Proportional Responses

Last week, Iran-backed terrorist organizations in Iraq fired rockets into an Iraqi military base that housed, among others, American and British soldiers, killing two American soldiers and one British soldier, a medic.

In response, we struck some of those terrorists’ operating locations.

The US strikes targeted five separate weapons storage facilities in Iraq associated with Kataib Hezbollah, a Shiite militia group operating in Iraq that US officials said has frequently targeted bases where American service members are based.
The strikes aimed to degrade the group’s ability to conduct future attacks against US and coalition forces….

And this:

The strikes were “defensive and proportional,” the Pentagon said….

On this, “the Pentagon” is dead wrong.

Tit-for-tat is not proportional; it just facilitates action-reaction cycles with mounting damage, casualties, collateral casualties, and collateral damage. This is demonstrated by a subsequent terrorist rocket attack on the same base Saturday, this one wounding three of our soldiers and two Iraqi soldiers.

A proportional response isn’t a tit-for-tat one, it doesn’t aim to degrade anything. It is an overwhelming one that destroys our enemy’s ability to act further in hostility. That is what stops the action-reaction cycle and holds down the totality of damage and casualties.

Proportionality must be considered against the overall, long-term situation, not against any single event.

Van Jones Has a Thought

Van Jones, ex-Special Advisor to President Barack Obama (D) and now a television commentator, has concerns for Progressive-Democratic Party Presidential candidate Bernie Sanders’ (I, VT) supporters now that his chief competitor, Joe Biden, appears to be pulling away.

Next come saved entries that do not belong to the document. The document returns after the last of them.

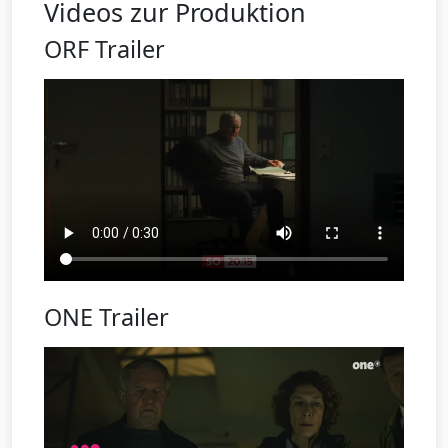
Videos zur Produktion
ORF Trailer
ONE Trailer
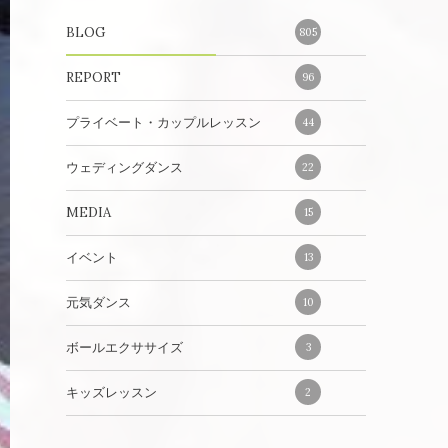
BLOG
805
REPORT
96
プライベート・カップルレッスン
44
ウェディングダンス
22
MEDIA
15
イベント
13
元気ダンス
10
ボールエクササイズ
3
キッズレッスン
2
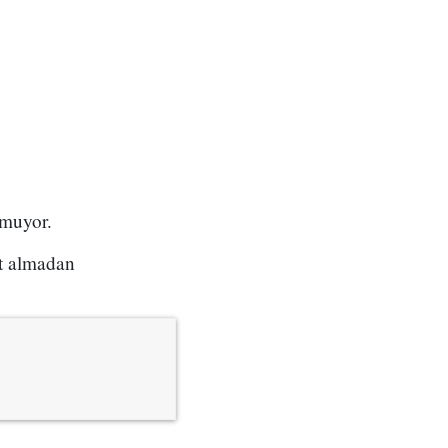
nmuyor.
ut almadan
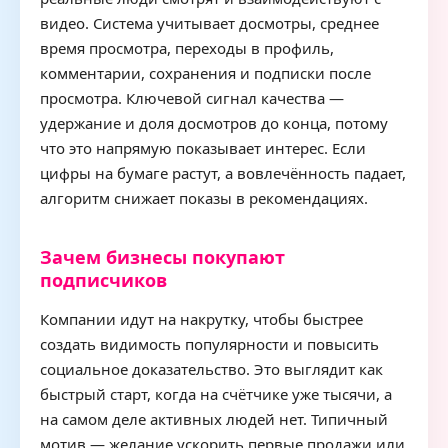
видео. Система учитывает досмотры, среднее
время просмотра, переходы в профиль,
комментарии, сохранения и подписки после
просмотра. Ключевой сигнал качества —
удержание и доля досмотров до конца, потому
что это напрямую показывает интерес. Если
цифры на бумаге растут, а вовлечённость падает,
алгоритм снижает показы в рекомендациях.
Зачем бизнесы покупают
подписчиков
Компании идут на накрутку, чтобы быстрее
создать видимость популярности и повысить
социальное доказательство. Это выглядит как
быстрый старт, когда на счётчике уже тысячи, а
на самом деле активных людей нет. Типичный
мотив — желание ускорить первые продажи или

“You have now an insurgency that’s about to be defeated. What do you do with the people that you defeat?” he asked.
Jones told a panel…that young and progressive Democratic voters had a “champion” in the increasingly defiant and intrepid Vermont Senator Bernie Sanders (I).
“You’ve got young people who are graduating with a quarter-million dollars in debt, you’ve got young people with a lot of pain, and they had a champion. And, they thought they were going to be able to surround the divided establishment with their movement, crush that divided establishment, and move forward[.]

He went on:

Now, what do you do? Last time Bernie Sanders got beaten, there was an assumption that all his people were going to fall in line and vote against Trump and there was not enough care for the concern and the pain of his base[.]

What do you do with the people that you defeat?  The cynic in me recalls earlier days with the victors would run around the battlefield killing all the defeated wounded who’d been unable to escape.

That’s not going to happen here.  Still, the question is a valid one.  Biden and his team have spent the campaign, when they weren’t smearing President Donald Trump and his supporters, trashing Sanders and his socialist ideology and revolutionary policies—and by extension, Sanders’ supporters, who agreed with him.

Having done that for so long, how, indeed, can Biden, et al., go back to those supporters and say, “King’s X, we didn’t mean it. C’mon guys?”  If he tries to draw them in, what compromise can he offer them that they can believe?

If Biden moves in Sanders’ supporters’ direction, how could his current supporters believe that Biden still holds to the policies he espoused when he was trashing those Sanders ideas?

It’s a broader concern, though, than merely an intraparty tiffle.  If Biden moves far enough toward Sanders’ supporters to draw them to him, how, in the general election, could any voter believe Biden holds to any position with any sincerity, that he’s not just mouthing the policy that’s currently politically expedient—to be tossed aside when the expedience changes?